The lawsuit is one of many filed by Republicans in the current election cycle challenging incomplete guidance from Benson’s office that exposes the state’s elections to potential fraud.

Another filed in September forced Benson to issue new guidance last week on signature verification after the RNC alleges thousands of ballots were improperly tabulated during the state’s August primary in Warren.

Those ballots were counted “despite the complete absence of a statement by the clerk on the corresponding return envelope that the absent voter ballot is approved for tabulation as expressly required” under Michigan law, the lawsuit read.

Guidance issued by Benson in February 2024 did not inform clerks of the requirement in the law to include “a statement by the city or township clerk that the absent voter ballot is approved for verification” once the voter’s signature is verified.

Without that verification, the law states “the clerk shall reject the absent voter ballot and provide the elector with notice of the opportunity to cure the deficiency.”
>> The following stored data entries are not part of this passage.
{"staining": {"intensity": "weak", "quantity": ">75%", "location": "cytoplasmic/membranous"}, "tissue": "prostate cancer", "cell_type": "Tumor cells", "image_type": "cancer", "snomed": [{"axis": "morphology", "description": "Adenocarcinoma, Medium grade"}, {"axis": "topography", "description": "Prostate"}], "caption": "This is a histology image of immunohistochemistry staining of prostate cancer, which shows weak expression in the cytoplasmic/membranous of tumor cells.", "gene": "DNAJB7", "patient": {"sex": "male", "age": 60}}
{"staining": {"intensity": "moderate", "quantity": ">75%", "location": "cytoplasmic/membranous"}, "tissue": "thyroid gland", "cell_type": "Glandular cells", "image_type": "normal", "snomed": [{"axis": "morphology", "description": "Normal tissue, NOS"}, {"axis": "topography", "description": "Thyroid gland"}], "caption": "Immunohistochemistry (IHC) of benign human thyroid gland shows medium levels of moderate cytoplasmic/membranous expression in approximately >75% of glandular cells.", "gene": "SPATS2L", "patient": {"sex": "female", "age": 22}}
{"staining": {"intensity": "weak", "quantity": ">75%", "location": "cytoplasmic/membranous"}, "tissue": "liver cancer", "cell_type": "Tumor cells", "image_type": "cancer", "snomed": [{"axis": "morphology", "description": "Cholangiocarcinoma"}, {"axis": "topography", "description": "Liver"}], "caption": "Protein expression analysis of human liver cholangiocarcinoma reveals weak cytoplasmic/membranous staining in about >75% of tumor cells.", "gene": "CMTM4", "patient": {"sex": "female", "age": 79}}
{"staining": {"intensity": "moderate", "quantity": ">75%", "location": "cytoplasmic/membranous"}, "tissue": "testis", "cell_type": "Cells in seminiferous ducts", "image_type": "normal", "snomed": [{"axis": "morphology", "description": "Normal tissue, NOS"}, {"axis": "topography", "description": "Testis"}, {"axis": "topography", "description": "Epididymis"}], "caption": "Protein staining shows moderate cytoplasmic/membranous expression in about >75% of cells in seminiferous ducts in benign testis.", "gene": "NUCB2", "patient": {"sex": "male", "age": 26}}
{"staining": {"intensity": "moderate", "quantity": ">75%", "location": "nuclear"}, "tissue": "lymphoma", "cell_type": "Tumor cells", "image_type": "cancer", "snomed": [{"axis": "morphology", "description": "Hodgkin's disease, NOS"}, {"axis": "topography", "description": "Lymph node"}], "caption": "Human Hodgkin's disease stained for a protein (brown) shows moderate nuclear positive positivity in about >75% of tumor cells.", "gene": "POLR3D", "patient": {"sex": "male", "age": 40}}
“In response to our lawsuit, Secretary Benson has updated her guidance to require proof that signatures have been verified before ballots are counted,” according to a RNC statement.

Other lawsuit naming Benson, who is angling to replace Gov. Gretchen Whitmer in 2026, have focused on the state’s bloated voter rolls, which are currently at 105% of the voting age population, as well as “presumption of validity” guidance for absentee ballots, Democrat poll workers outnumbering Republicans in Detroit 7-to-1, and Benson’s arrangement with the Biden-Harris administration to utilize Small Business Administration and Veterans Affairs sites in Democratic areas for voter registration efforts.

Still other RNC legal efforts in Michigan question Benson’s efforts to implement a ban on local officials investigating fraud during recounts for 2024, despite the new law’s effective date in 2025.

Another lawsuit from 130 Michigan voters claims Benson’s “unlawful guidance for elections” and how the Secretary of State implemented Proposal 2 election reforms approved by deceived voters in 2022, has made it “impossible for the State of Michigan to guarantee all legally eligible Michigan voters a free, fair, lawful, secure, and transparent election process in the 2024 elections.”

“This is a pattern on Benson’s part, time after time really trying to get rid of election safeguards,” Claire Zunk, election integrity spokeswoman for the RNC, told The Federalist. “We have had multiple lawsuits against her, and it’s a result of her guidance that the law is not being followed properly.”